4.3.3 Modeling Process
from sklearn.model_selection import GridSearchCV
def find_best_rgf(df, cols):
'''
Usage: find best RandomRorestRegression model
Input:
df - input dataframe
col - features
Output:
best_clf - best model
'''
X_rfg = df[list_features2]
Y_rfg = df['score']
X_train, X_test, y_train, y_test = train_test_split(X_rfg, Y_rfg, test_size=0.3, random_state=42)
param_grid = {'max_depth':[8, 16, 20],
'min_samples_split':[8, 16, 20],
'min_samples_leaf':[2, 4]}
grid_search = GridSearchCV(rfg_model2, param_grid, cv=3)
grid_search.fit(X_train,y_train)
best_clf = grid_search.best_estimator_
return best_clf
5. Summary
Summary: RandomForest is a better model for predicting the score(scored by guests), both traing sets and testing set get an acceptable or a good re_score and MSE.
Q2: Find a model to predict the score.
def show_importances(model, df):
importances = model.feature_importances_
feat_names = df.columns
tree_result = pd.DataFrame({'feature': feat_names, 'importance': importances})
tree_result.sort_values(by='importance',ascending=True)[-10:].plot(x='feature', y='importance', kind='barh')

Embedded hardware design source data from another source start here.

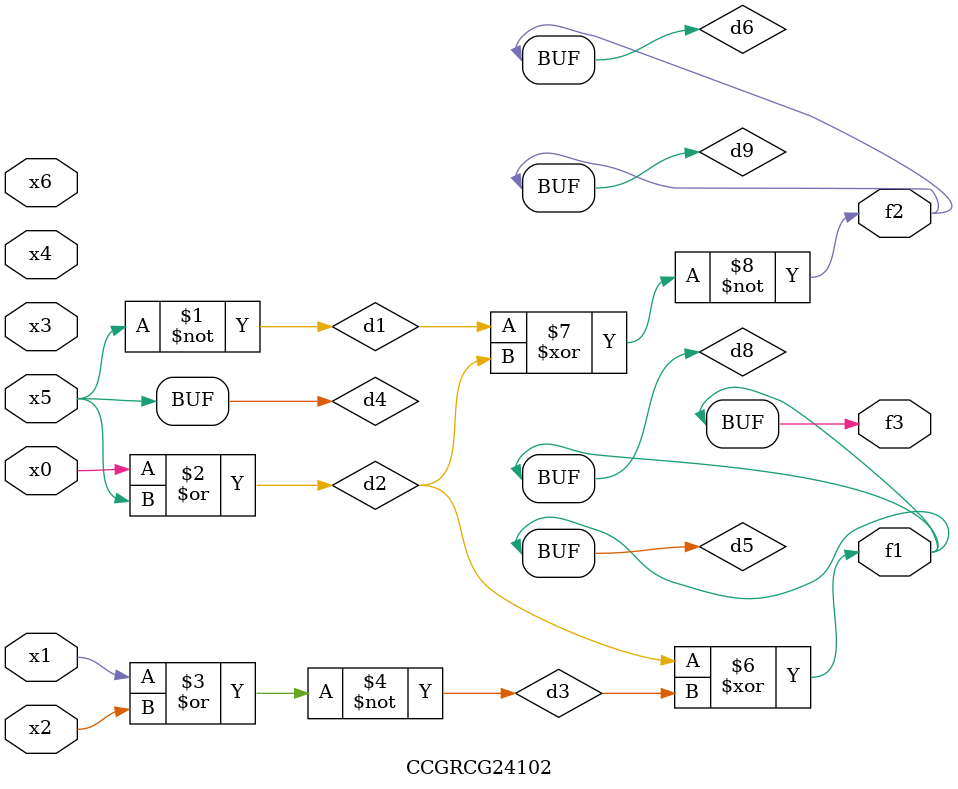
<source format=v>
module CCGRCG24102(
	input x0, x1, x2, x3, x4, x5, x6,
	output f1, f2, f3
);

	wire d1, d2, d3, d4, d5, d6, d7, d8, d9;

	nand (d1, x5);
	or (d2, x0, x5);
	nor (d3, x1, x2);
	xnor (d4, d1);
	xor (d5, d2, d3);
	xnor (d6, d1, d2);
	not (d7, x4);
	buf (d8, d5);
	xor (d9, d6);
	assign f1 = d8;
	assign f2 = d9;
	assign f3 = d8;
endmodule

</source>
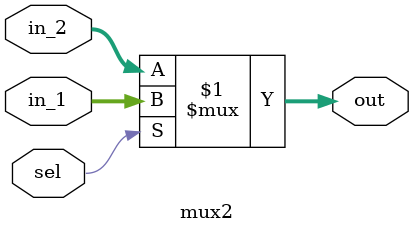
<source format=v>
module mux2 #(
    parameter WIDTH = 8
) (
    input wire [WIDTH-1:0] in_1,
    input wire [WIDTH-1:0] in_2,
    input wire sel,
    output wire [WIDTH-1:0] out
);
    assign out = sel ? in_1 : in_2;
endmodule
</source>
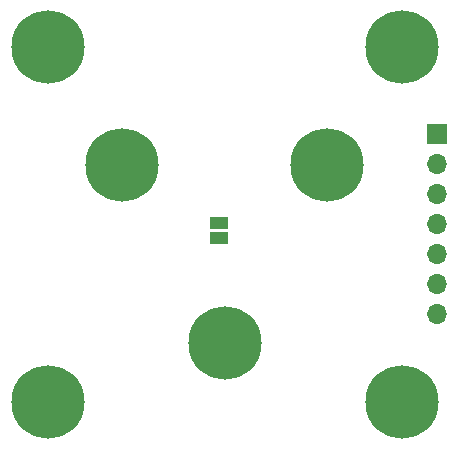
<source format=gbr>
%TF.GenerationSoftware,KiCad,Pcbnew,(6.0.0)*%
%TF.CreationDate,2022-01-17T22:08:50-08:00*%
%TF.ProjectId,encoder,656e636f-6465-4722-9e6b-696361645f70,1*%
%TF.SameCoordinates,Original*%
%TF.FileFunction,Soldermask,Bot*%
%TF.FilePolarity,Negative*%
%FSLAX46Y46*%
G04 Gerber Fmt 4.6, Leading zero omitted, Abs format (unit mm)*
G04 Created by KiCad (PCBNEW (6.0.0)) date 2022-01-17 22:08:50*
%MOMM*%
%LPD*%
G01*
G04 APERTURE LIST*
%ADD10C,6.200000*%
%ADD11R,1.500000X1.000000*%
%ADD12R,1.700000X1.700000*%
%ADD13O,1.700000X1.700000*%
G04 APERTURE END LIST*
D10*
%TO.C,H5*%
X71339746Y-75000000D03*
%TD*%
D11*
%TO.C,JP1*%
X79500000Y-79850000D03*
X79500000Y-81150000D03*
%TD*%
D12*
%TO.C,J1*%
X98000000Y-72375000D03*
D13*
X98000000Y-74915000D03*
X98000000Y-77455000D03*
X98000000Y-79995000D03*
X98000000Y-82535000D03*
X98000000Y-85075000D03*
X98000000Y-87615000D03*
%TD*%
D10*
%TO.C,H7*%
X88660254Y-75000000D03*
%TD*%
%TO.C,H6*%
X80000000Y-90000000D03*
%TD*%
%TO.C,H4*%
X65000000Y-95000000D03*
%TD*%
%TO.C,H3*%
X95000000Y-95000000D03*
%TD*%
%TO.C,H2*%
X95000000Y-65000000D03*
%TD*%
%TO.C,H1*%
X65000000Y-65000000D03*
%TD*%
M02*

</source>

show_importances(best_clf,X_train)
Q2: The best model to predict the score: RandomForestRegressor( bootstrap=True, criterion=‘mse’, max_depth=20, max_features=‘auto’, max_leaf_nodes=None, min_impurity_decrease=0.0, min_impurity_split=None, min_samples_leaf=2, min_samples_split=16, min_weight_fraction_leaf=0.0, n_estimators=10, n_jobs=-1, oob_score=False, random_state=42, verbose=0, warm_start=False)
Q3: Acording to this image, we should conclude that all guests are happy to live a great house with a low price.
1, The host should decrease the price of his house properly. If his house get a higher score, more guests would like to rent his house.
2, Price, amenities, wether the host is a superhost, the number of host listings, response rate, security deposit would be top 6 factors that would help the host and his house to get a higher score. And the other 4 factors can only help the hosts a little.